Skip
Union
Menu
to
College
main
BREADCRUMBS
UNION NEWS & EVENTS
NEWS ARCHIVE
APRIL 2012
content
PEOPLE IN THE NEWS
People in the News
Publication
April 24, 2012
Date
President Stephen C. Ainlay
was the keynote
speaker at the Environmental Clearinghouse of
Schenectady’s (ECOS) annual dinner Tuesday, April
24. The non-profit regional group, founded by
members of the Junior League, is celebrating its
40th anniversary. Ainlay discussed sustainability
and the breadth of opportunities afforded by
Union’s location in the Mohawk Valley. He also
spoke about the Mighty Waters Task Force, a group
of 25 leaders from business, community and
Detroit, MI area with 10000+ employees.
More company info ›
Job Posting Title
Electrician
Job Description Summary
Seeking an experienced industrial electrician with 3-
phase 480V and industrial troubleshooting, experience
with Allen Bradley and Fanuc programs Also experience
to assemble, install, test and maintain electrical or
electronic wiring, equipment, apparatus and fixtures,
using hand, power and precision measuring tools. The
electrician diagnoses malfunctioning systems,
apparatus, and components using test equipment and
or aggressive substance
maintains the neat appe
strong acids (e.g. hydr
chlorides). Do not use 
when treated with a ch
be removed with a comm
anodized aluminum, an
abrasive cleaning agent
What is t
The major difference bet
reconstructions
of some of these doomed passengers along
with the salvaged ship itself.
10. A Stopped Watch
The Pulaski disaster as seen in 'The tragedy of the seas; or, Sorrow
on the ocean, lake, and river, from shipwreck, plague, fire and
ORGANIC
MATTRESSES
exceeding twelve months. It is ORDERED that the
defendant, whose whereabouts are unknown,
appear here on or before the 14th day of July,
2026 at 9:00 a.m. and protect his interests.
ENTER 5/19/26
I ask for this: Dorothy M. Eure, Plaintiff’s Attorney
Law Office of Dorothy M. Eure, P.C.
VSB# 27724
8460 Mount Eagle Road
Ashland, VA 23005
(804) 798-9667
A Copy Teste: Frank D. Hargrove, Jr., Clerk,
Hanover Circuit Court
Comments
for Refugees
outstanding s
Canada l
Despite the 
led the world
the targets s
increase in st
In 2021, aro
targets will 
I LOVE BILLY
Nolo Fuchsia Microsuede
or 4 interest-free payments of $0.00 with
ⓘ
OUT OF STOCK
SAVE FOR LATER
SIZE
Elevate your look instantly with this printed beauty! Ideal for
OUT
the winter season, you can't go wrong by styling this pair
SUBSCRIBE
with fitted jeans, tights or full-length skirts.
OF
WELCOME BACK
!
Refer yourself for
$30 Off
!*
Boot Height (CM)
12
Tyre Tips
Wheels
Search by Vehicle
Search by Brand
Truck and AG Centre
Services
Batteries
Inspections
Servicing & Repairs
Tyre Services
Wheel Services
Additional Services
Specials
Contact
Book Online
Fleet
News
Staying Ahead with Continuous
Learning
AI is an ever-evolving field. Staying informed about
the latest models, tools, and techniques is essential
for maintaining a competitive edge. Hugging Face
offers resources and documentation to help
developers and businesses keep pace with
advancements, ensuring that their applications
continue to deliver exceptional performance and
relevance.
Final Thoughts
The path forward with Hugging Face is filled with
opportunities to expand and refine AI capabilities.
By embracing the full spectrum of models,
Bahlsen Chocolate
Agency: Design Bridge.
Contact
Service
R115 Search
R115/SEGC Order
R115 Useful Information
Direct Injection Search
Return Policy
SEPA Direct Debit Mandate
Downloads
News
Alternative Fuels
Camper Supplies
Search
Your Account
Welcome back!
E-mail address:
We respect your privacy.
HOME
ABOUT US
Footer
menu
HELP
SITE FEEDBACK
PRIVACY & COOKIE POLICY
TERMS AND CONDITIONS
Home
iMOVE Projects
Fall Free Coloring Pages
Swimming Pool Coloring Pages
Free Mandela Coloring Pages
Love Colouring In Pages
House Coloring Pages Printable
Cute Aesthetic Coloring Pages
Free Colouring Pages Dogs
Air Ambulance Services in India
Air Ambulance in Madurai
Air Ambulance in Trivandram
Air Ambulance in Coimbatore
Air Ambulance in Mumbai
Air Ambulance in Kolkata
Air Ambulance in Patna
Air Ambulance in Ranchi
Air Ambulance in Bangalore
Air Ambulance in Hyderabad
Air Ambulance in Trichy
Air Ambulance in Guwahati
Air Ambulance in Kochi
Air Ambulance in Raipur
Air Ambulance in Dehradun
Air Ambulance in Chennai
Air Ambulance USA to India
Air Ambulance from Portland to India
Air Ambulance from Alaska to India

* [TASK] Write out each entry again, character for character.

* [RESULT]
Skip
Union
Menu
to
College
main
BREADCRUMBS
UNION NEWS & EVENTS
NEWS ARCHIVE
APRIL 2012
content
PEOPLE IN THE NEWS
People in the News
Publication
April 24, 2012
Date
President Stephen C. Ainlay
was the keynote
speaker at the Environmental Clearinghouse of
Schenectady’s (ECOS) annual dinner Tuesday, April
24. The non-profit regional group, founded by
members of the Junior League, is celebrating its
40th anniversary. Ainlay discussed sustainability
and the breadth of opportunities afforded by
Union’s location in the Mohawk Valley. He also
spoke about the Mighty Waters Task Force, a group
of 25 leaders from business, community and
Detroit, MI area with 10000+ employees.
More company info ›
Job Posting Title
Electrician
Job Description Summary
Seeking an experienced industrial electrician with 3-
phase 480V and industrial troubleshooting, experience
with Allen Bradley and Fanuc programs Also experience
to assemble, install, test and maintain electrical or
electronic wiring, equipment, apparatus and fixtures,
using hand, power and precision measuring tools. The
electrician diagnoses malfunctioning systems,
apparatus, and components using test equipment and
or aggressive substance
maintains the neat appe
strong acids (e.g. hydr
chlorides). Do not use 
when treated with a ch
be removed with a comm
anodized aluminum, an
abrasive cleaning agent
What is t
The major difference bet
reconstructions
of some of these doomed passengers along
with the salvaged ship itself.
10. A Stopped Watch
The Pulaski disaster as seen in 'The tragedy of the seas; or, Sorrow
on the ocean, lake, and river, from shipwreck, plague, fire and
ORGANIC
MATTRESSES
exceeding twelve months. It is ORDERED that the
defendant, whose whereabouts are unknown,
appear here on or before the 14th day of July,
2026 at 9:00 a.m. and protect his interests.
ENTER 5/19/26
I ask for this: Dorothy M. Eure, Plaintiff’s Attorney
Law Office of Dorothy M. Eure, P.C.
VSB# 27724
8460 Mount Eagle Road
Ashland, VA 23005
(804) 798-9667
A Copy Teste: Frank D. Hargrove, Jr., Clerk,
Hanover Circuit Court
Comments
for Refugees
outstanding s
Canada l
Despite the 
led the world
the targets s
increase in st
In 2021, aro
targets will 
I LOVE BILLY
Nolo Fuchsia Microsuede
or 4 interest-free payments of $0.00 with
ⓘ
OUT OF STOCK
SAVE FOR LATER
SIZE
Elevate your look instantly with this printed beauty! Ideal for
OUT
the winter season, you can't go wrong by styling this pair
SUBSCRIBE
with fitted jeans, tights or full-length skirts.
OF
WELCOME BACK
!
Refer yourself for
$30 Off
!*
Boot Height (CM)
12
Tyre Tips
Wheels
Search by Vehicle
Search by Brand
Truck and AG Centre
Services
Batteries
Inspections
Servicing & Repairs
Tyre Services
Wheel Services
Additional Services
Specials
Contact
Book Online
Fleet
News
Staying Ahead with Continuous
Learning
AI is an ever-evolving field. Staying informed about
the latest models, tools, and techniques is essential
for maintaining a competitive edge. Hugging Face
offers resources and documentation to help
developers and businesses keep pace with
advancements, ensuring that their applications
continue to deliver exceptional performance and
relevance.
Final Thoughts
The path forward with Hugging Face is filled with
opportunities to expand and refine AI capabilities.
By embracing the full spectrum of models,
Bahlsen Chocolate
Agency: Design Bridge.
Contact
Service
R115 Search
R115/SEGC Order
R115 Useful Information
Direct Injection Search
Return Policy
SEPA Direct Debit Mandate
Downloads
News
Alternative Fuels
Camper Supplies
Search
Your Account
Welcome back!
E-mail address:
We respect your privacy.
HOME
ABOUT US
Footer
menu
HELP
SITE FEEDBACK
PRIVACY & COOKIE POLICY
TERMS AND CONDITIONS
Home
iMOVE Projects
Fall Free Coloring Pages
Swimming Pool Coloring Pages
Free Mandela Coloring Pages
Love Colouring In Pages
House Coloring Pages Printable
Cute Aesthetic Coloring Pages
Free Colouring Pages Dogs
Air Ambulance Services in India
Air Ambulance in Madurai
Air Ambulance in Trivandram
Air Ambulance in Coimbatore
Air Ambulance in Mumbai
Air Ambulance in Kolkata
Air Ambulance in Patna
Air Ambulance in Ranchi
Air Ambulance in Bangalore
Air Ambulance in Hyderabad
Air Ambulance in Trichy
Air Ambulance in Guwahati
Air Ambulance in Kochi
Air Ambulance in Raipur
Air Ambulance in Dehradun
Air Ambulance in Chennai
Air Ambulance USA to India
Air Ambulance from Portland to India
Air Ambulance from Alaska to India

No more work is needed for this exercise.